About the Job | |
---|---|
Role | Senior Software Engineer |
Location | Remote, USA |
Duration | 2 years 8 months July 2021 – February 2024 |
Summary | As part of the Web Transactional team, I owned the development of several commerce projects for the Disney+, Hulu, and ESPN+ streaming services. |
Disney+, Hulu, and ESPN+
As part of the Disney Streaming organization, the Web Commerce, Growth, and Identity organization (Web CGI) had ownership of all the commerce and identity flows that happened on Web for all 3 of these popular streaming services: Disney+, Hulu, and ESPN+.
Web Transactional Team (TAB)
The TAB team was the team in charge of Transactions, Activations, and Billing, within the Web Commerce domain. This meant that at any point in any flow that happened on Web, where a transaction would happen, the TAB team was involved, as owners and maintainers of the feature.
As a member of the Web Transactional team, I got to contribute to the development of the most crucial aspect of the commerce flow, the point where transactions are completed, the user is charged, and their subscription is created.
I was also involved in flows that implied Activations, which meant users who activate their subscription by means other than by purchasing them from TWDC directly. Third Party providers would sell the TWDC subscriptions to users, and the user would use one of the TAB owned flows to activate said subscription.

#### [PARTS OF THE EXERCISE]
• A. In the job description, change the part that opens with the words containing "Web Transactional Team (TAB)" and closes with "subscription is created." by swapping "TAB team" for "Transactions team".
• B. According to the job description, why was the TAB team involved at any point in a Web flow where a transaction would happen? Answer in one to three sentences.

#### [DATASET EXTRACT]
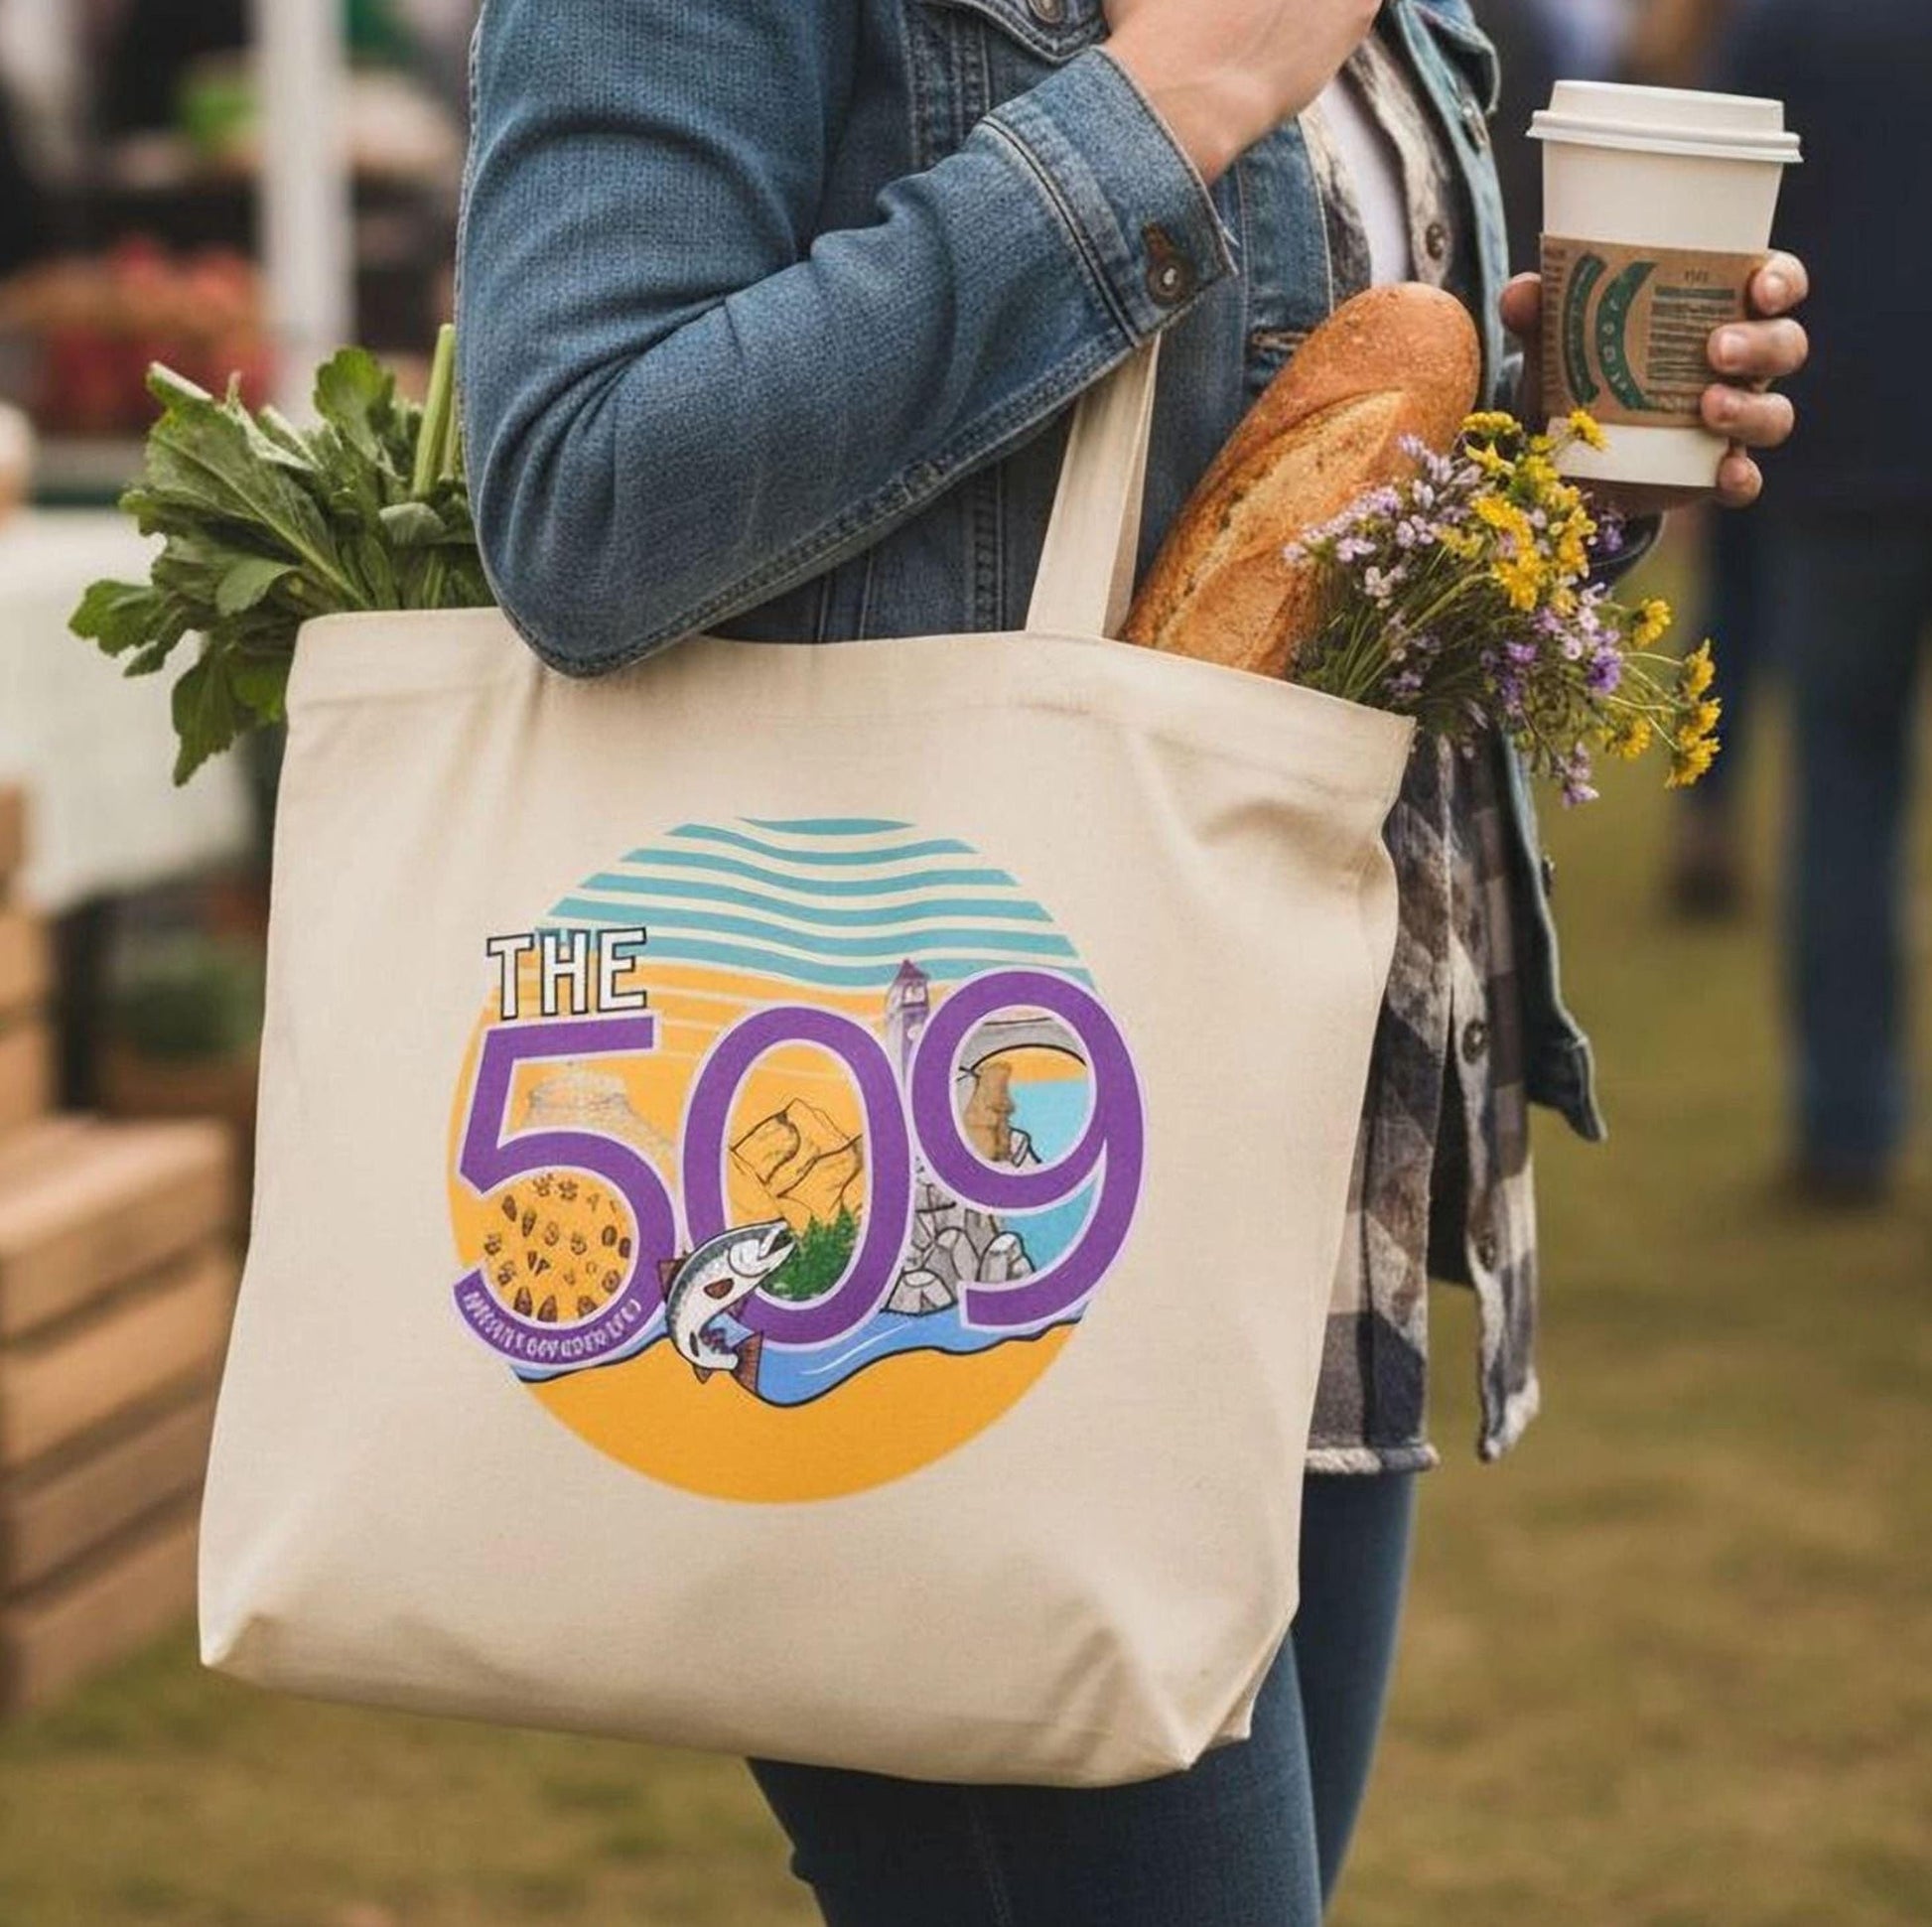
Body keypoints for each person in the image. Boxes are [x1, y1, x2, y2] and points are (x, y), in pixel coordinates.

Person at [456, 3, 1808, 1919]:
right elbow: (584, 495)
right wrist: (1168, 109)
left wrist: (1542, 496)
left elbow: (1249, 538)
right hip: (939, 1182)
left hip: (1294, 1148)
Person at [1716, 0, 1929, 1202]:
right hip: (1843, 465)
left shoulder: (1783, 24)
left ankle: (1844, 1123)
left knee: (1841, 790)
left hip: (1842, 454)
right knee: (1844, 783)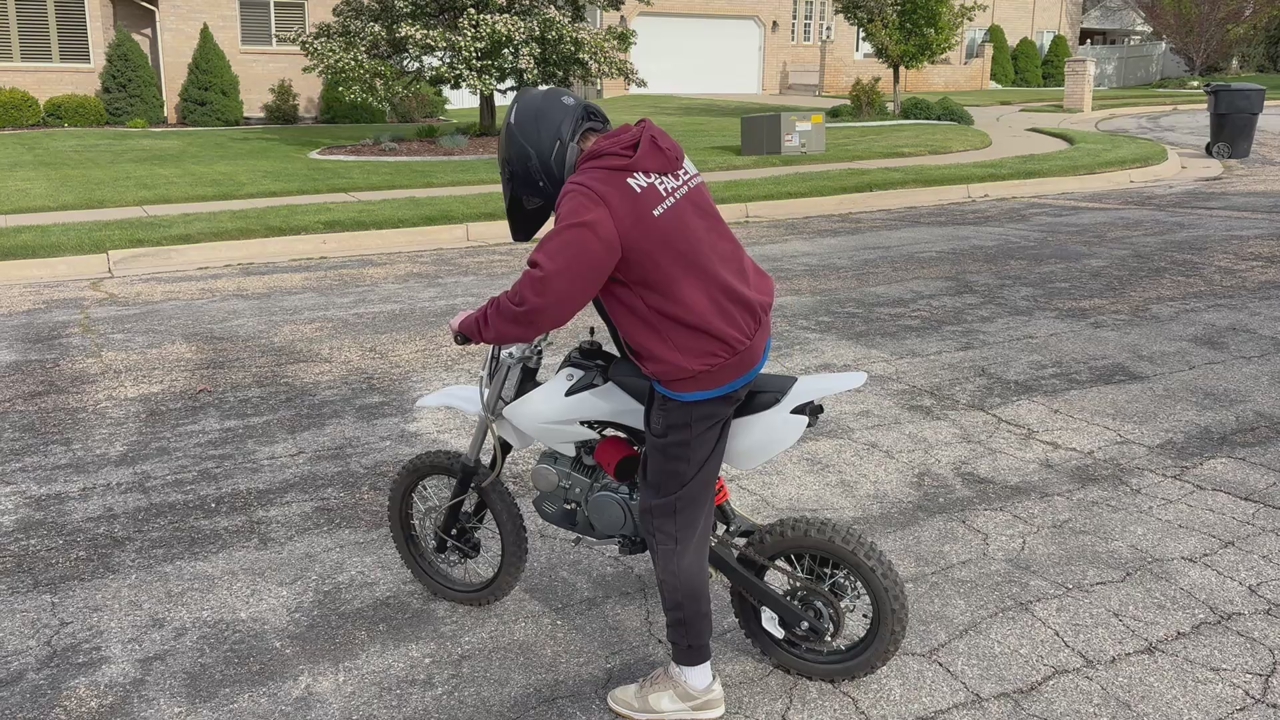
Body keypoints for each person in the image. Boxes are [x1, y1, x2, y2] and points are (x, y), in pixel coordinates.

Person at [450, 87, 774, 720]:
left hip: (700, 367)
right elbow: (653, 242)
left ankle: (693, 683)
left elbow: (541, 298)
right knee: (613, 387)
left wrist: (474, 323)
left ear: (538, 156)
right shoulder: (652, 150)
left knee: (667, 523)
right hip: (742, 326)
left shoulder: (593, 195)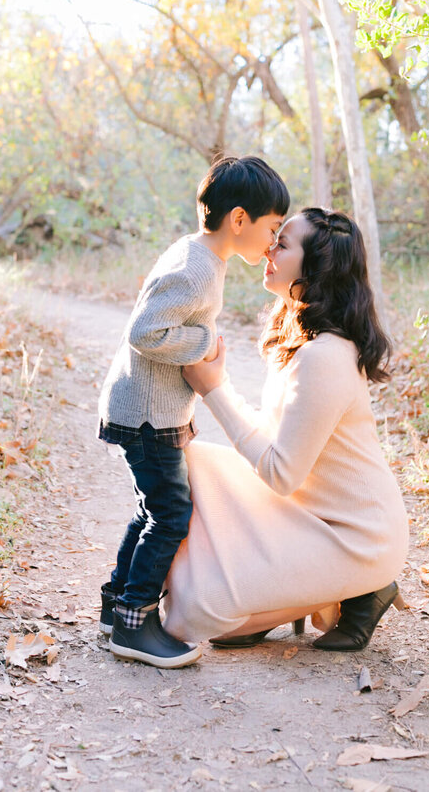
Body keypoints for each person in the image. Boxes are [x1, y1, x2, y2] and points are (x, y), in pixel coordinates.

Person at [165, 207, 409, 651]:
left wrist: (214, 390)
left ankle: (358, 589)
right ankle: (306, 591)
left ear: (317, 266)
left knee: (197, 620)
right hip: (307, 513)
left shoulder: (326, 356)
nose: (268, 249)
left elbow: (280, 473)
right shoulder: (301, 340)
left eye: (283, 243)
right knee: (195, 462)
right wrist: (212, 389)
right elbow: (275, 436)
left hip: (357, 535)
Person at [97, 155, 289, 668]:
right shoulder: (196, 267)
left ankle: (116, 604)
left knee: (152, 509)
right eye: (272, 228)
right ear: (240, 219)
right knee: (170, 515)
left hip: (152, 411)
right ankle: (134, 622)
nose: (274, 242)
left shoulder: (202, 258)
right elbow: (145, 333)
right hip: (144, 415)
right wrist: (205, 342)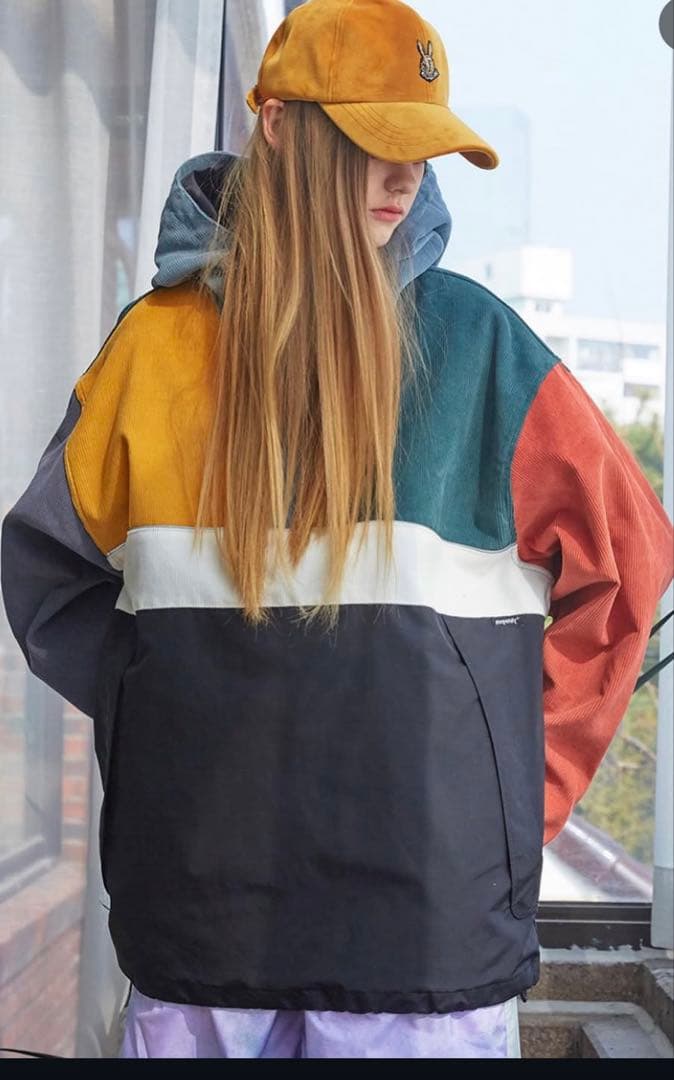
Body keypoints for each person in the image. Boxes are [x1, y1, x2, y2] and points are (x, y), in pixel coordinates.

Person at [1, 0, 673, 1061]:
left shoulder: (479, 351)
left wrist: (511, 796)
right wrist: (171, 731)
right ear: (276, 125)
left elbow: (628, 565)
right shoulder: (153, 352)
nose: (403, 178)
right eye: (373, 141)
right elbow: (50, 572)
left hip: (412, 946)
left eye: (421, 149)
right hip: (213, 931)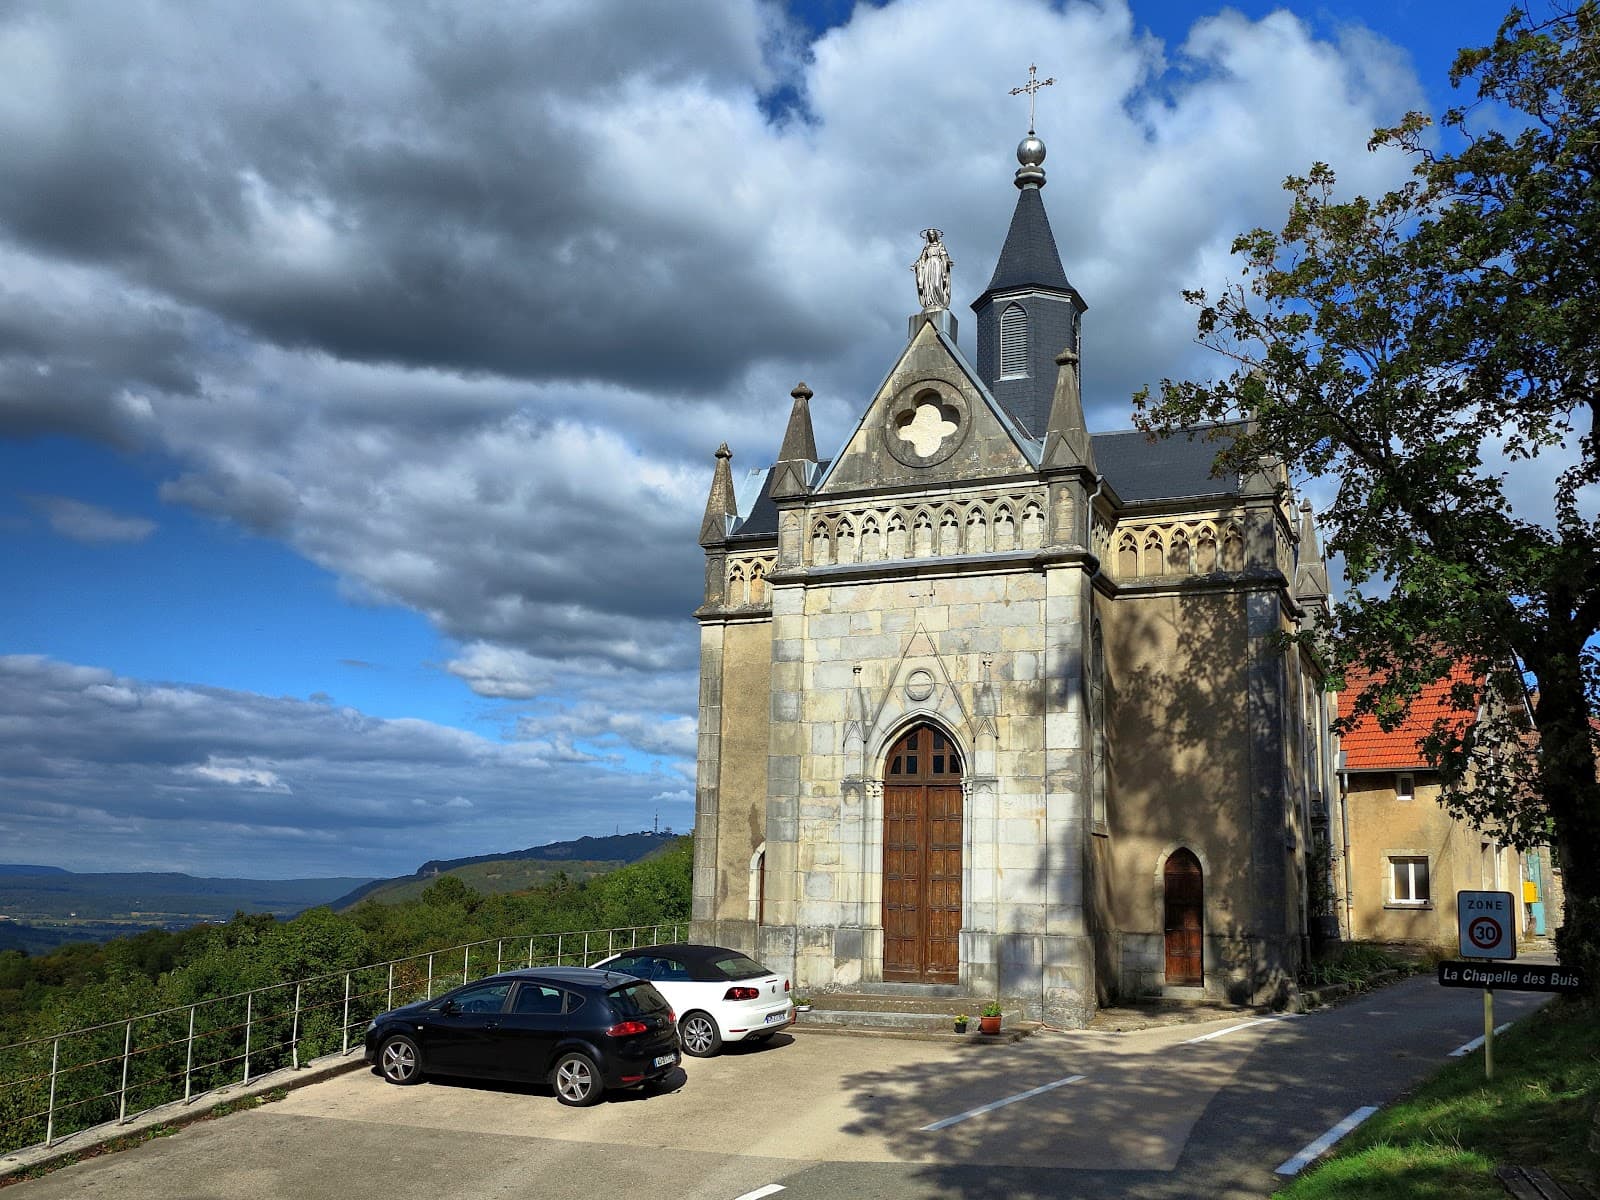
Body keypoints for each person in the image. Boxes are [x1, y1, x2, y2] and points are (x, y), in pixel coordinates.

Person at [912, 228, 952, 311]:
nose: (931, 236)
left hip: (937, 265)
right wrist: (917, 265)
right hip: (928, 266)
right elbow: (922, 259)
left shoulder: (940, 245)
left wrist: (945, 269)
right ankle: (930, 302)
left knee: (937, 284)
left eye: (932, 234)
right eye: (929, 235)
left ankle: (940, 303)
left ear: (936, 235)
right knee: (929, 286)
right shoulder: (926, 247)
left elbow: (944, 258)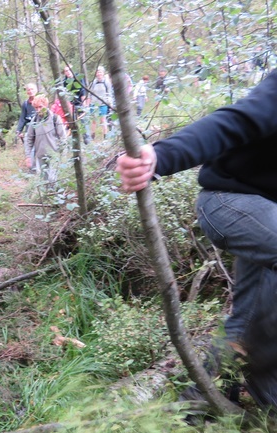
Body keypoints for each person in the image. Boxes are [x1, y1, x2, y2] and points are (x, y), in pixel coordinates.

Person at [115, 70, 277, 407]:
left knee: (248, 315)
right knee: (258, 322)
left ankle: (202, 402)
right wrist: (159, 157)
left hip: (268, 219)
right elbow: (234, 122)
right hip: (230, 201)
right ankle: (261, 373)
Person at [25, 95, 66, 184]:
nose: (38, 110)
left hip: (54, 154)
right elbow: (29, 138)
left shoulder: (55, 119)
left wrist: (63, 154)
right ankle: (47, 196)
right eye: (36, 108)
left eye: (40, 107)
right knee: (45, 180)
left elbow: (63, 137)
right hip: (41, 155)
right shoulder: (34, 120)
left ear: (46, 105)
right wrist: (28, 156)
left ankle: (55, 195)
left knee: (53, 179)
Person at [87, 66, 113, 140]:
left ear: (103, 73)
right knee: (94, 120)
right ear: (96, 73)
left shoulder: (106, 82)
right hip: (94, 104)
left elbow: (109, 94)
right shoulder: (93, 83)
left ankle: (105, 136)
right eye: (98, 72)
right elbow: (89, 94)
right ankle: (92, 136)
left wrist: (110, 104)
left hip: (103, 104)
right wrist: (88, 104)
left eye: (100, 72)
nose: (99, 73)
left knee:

#### [SOLVED TASKS]
• A.
Web Transactional Team (TAB)
The Transactions team was the team in charge of Transactions, Activations, and Billing, within the Web Commerce domain. This meant that at any point in any flow that happened on Web, where a transaction would happen, the Transactions team was involved, as owners and maintainers of the feature.
As a member of the Web Transactional team, I got to contribute to the development of the most crucial aspect of the commerce flow, the point where transactions are completed, the user is charged, and their subscription is created.

• B. The TAB team was in charge of Transactions, Activations, and Billing within the Web Commerce domain. Because of that, it was involved in any Web flow where a transaction would happen, as the owner and maintainer of the feature.